Do you consume hockey? Do you want the best up to date read on your favorite ice-based sport? Perfect, here the top five new hockey books you need to own.

Do you have a birthday coming up? Are you bored at work? Good! Here are five books that any hockey lover needs to own. We didn’t rank these books because they’re all fantastic. But we think this very first one from Craig Custance is a must own.

Behind The Bench: Inside The Minds Of Hockeys Greatest Coaches

Craig Custance

I love, love, love this book. The idea seems so obvious that I’m surprised it hadn’t been done before. Sitting down with coaches and watching games. Not just any games. But big games. Games that meant something. Like sitting down with ex-Team USA coach Ron Wilson to discuss his team’s loss to Canada in overtime for the gold medal.
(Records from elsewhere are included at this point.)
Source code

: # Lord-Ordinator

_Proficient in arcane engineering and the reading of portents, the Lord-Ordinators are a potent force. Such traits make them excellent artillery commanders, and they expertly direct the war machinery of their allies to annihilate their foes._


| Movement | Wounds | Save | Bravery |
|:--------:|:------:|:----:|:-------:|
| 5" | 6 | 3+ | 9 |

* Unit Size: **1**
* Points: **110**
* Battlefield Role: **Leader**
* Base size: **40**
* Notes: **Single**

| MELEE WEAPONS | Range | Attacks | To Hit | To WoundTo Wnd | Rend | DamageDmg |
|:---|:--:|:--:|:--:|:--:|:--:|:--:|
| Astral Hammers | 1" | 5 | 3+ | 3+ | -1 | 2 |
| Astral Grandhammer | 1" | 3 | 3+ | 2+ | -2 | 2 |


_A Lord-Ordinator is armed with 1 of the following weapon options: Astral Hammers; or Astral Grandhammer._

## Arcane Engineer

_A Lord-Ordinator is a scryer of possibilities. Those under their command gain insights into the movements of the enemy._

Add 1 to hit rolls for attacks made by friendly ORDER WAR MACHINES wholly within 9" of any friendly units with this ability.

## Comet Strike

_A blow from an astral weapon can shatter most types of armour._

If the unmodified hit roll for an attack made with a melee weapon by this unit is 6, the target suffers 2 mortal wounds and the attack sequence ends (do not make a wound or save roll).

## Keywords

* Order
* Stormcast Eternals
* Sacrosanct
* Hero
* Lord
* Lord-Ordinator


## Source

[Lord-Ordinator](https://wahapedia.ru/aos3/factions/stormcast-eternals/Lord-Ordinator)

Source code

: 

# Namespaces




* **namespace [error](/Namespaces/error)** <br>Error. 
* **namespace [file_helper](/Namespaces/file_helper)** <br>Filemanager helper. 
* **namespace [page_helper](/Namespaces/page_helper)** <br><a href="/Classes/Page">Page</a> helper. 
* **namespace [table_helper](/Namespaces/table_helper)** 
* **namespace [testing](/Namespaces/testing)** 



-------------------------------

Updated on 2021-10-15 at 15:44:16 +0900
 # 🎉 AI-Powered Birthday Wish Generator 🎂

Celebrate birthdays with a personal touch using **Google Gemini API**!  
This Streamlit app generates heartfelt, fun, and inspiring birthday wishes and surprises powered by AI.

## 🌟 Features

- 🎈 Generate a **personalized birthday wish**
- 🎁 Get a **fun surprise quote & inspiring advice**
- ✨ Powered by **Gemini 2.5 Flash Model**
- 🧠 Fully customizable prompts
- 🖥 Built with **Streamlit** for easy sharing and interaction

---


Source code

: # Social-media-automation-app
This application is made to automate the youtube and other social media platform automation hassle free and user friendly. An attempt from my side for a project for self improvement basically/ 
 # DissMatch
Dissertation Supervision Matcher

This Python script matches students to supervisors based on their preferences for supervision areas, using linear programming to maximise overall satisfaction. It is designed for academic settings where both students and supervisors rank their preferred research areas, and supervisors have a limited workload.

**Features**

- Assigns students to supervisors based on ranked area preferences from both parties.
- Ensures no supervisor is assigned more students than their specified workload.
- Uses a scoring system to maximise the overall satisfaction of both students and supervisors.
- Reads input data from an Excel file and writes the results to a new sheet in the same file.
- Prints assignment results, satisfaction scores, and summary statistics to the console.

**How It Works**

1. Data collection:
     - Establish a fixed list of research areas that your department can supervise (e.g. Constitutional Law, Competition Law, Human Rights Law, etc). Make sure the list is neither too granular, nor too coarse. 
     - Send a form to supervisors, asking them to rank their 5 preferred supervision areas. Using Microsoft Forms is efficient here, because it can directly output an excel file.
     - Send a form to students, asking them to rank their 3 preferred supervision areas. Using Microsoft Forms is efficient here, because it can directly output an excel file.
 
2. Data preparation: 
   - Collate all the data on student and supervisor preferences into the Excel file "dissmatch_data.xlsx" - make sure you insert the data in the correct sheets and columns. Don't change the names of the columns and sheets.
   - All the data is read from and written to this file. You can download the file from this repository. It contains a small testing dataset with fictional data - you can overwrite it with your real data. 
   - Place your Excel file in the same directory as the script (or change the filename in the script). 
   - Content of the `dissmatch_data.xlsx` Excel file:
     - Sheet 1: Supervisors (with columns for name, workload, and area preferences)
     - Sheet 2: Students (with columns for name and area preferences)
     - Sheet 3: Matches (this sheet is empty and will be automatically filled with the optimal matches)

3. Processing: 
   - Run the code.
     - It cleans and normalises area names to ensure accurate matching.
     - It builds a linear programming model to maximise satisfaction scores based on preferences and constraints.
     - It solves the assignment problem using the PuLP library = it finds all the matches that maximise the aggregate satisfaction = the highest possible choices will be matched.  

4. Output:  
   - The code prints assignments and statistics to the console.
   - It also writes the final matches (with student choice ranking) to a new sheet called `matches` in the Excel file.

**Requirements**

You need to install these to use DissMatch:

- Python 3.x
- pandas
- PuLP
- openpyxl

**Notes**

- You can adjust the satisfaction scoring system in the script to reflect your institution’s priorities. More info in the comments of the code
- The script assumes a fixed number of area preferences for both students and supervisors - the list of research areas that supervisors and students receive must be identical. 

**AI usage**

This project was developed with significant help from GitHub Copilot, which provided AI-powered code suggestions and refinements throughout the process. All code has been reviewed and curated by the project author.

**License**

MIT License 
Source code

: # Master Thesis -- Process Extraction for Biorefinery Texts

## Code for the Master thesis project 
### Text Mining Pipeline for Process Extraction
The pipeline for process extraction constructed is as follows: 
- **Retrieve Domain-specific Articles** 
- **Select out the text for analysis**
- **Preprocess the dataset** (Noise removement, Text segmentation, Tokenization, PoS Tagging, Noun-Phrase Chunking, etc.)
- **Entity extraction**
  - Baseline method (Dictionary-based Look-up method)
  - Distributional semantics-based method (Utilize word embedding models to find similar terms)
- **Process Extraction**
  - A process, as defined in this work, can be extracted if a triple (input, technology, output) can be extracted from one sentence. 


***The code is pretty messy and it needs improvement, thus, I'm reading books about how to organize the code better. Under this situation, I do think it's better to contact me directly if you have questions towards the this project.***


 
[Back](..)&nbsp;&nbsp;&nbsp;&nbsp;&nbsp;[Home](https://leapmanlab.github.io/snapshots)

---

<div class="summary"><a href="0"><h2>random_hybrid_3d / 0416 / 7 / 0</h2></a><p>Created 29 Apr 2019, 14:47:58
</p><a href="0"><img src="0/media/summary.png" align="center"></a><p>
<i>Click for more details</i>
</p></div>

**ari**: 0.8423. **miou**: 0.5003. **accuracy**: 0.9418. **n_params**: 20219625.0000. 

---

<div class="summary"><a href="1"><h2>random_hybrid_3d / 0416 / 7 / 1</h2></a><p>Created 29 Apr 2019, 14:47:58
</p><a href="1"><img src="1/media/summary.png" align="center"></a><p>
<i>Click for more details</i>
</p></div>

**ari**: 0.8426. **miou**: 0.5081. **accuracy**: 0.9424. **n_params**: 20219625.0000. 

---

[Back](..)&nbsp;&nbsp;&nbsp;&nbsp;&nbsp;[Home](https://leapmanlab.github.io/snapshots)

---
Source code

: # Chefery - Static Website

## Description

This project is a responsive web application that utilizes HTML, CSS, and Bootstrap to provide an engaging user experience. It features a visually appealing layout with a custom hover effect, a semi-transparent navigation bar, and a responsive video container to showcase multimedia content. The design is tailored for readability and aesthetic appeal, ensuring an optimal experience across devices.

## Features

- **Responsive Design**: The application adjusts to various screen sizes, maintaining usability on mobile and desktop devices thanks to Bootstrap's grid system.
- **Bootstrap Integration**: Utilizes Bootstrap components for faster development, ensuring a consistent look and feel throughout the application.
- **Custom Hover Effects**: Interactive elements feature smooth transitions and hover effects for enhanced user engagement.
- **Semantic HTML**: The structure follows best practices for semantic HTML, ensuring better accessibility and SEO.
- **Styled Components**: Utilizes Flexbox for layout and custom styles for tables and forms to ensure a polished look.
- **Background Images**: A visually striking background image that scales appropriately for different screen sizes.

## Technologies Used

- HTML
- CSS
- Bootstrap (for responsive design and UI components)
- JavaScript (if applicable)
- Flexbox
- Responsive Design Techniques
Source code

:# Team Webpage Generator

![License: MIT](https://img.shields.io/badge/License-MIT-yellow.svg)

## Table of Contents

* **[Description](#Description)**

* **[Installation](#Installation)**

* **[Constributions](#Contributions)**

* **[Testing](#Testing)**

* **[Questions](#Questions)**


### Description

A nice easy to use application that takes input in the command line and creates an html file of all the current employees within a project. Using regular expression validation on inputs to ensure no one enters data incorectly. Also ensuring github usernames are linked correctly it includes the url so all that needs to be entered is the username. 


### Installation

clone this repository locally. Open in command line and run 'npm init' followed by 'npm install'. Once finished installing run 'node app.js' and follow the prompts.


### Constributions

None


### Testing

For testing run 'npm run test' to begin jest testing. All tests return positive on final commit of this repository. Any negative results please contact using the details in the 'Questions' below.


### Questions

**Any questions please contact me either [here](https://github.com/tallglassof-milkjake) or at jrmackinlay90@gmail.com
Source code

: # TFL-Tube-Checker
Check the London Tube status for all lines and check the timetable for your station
Craig Custance convinces some of the best minds in the game to sit down and relive moments and their lives and we get to be part of it by reading this book. As a hockey fan with no access to these individuals, this is perhaps the greatest insight we’ll ever get. I wish this was an HBO TV mini-series so I can be remotely lazy and see the play they’re talking about rather than having to picture it in my mind.

If you love hockey (and why wouldn’t you) you need this book.

Behind the Bench: Inside the Minds of Hockey’s Greatest Coaches

Stats Shot: The Ultimate Guide To Hockey Analytics


Over the last few years, advanced statistics have started to creep into hockey. Corsi, Fenwick, high-danger save percentage, wins above replacement (WAR), expected goals for (xGF) are all now part of hockey vernacular. Not knowing what these are isn’t an option for anyone who consumes hockey media. You’re going to see these stats pop-up in whoever you follow’s writing. And Rob Vollman wants you to understand what they mean and why they’re important.

Stats Shot’s mission statement, that I bestowed upon it, is to teach you what you need to know about “advanced analytics” in the game of hockey. It’s accessible even though it primary subject is statistics. It’s light and above all else it’s understandable. Vollman does an outstanding job in detailing what you need to know about analytics.

Stat Shot: The Ultimate Guide to Hockey Analytics

Take Your Eye Off The Puck: How To Watch Hockey By Knowing Where To Look

Greg Wyshynski

If you’re new to the game this books for you. Greg Wyshynski (now of ESPN) does a good job of just explaining hockey. But when I say that don’t expect an encyclopedic dissection of the game. It’s meant as an introduction to the sport for those who are just converting to the sport of ice hockey. So manage your expectations.

Wyshynski’s book isn’t about explaining every in-and-out of the game. It’s meant to be accessible to those who may not totally understand that game and might be looking for a little help knowing what some broadcasters are talking about on those NBC national games. And it does a remarkable job at that. It’s full of pop-culture references and deadpan humor. Both hallmarks of the Wyshynski style. And exactly why this book is as accessible as it is.

Take Your Eye Off the Puck: How to Watch Hockey By Knowing Where to Look

The 100 Greatest Players In NHL History (And Other Stuff): An Arbitrary Collection of Arbitrary Lists

Greg Wyshynski/Dave Lozo/Sean MacIndoe

Ever get into an argument with your friends about who the greatest players in the NHL were? Of course, you did. We all have at some point. Greg Wyshynski, Dave Lozo, and Sean MacIndoe certainly have and instead of leaving it at the bar they decided to make a book about it. They graded players based on their own not-entirely-scientific-but-still-pretty-darn-good ranking system and then went about the business of justifying their answers. Imagine that! Transparency in the world of hockey!

All three are hilarious individual and let that funny bone out in their writing. It’s a fun read from cover to cover and it’s definitely going to have you nod your head in agreement, but also sigh audibly when you disagree venomously at one of their picks

The 100 Greatest Players In NHL History (And Other Stuff): An Arbitrary Collection of Arbitrary Lists

Offside: My Life Crossing The Line

Sean Avery

Remember Sean Avery? The guy that waved his stick in front of Martin Brodeur while his team was on a power play? Or how about the guy who would call the same Martin Brodeur “fatty” after the ex-New Jersey Devils goalie wouldn’t shake his hand during the traditional handshake line in the playoffs?

Now you should. Well, he’s got a memoir out about those events and so much more. It’s an honest read about one of the more contentious players to ever lace up skates.

It’s sometimes tough to take what Avery says simply because we all know how inflammatory Avery can be. True or not, Offside is one heck of an entertaining read.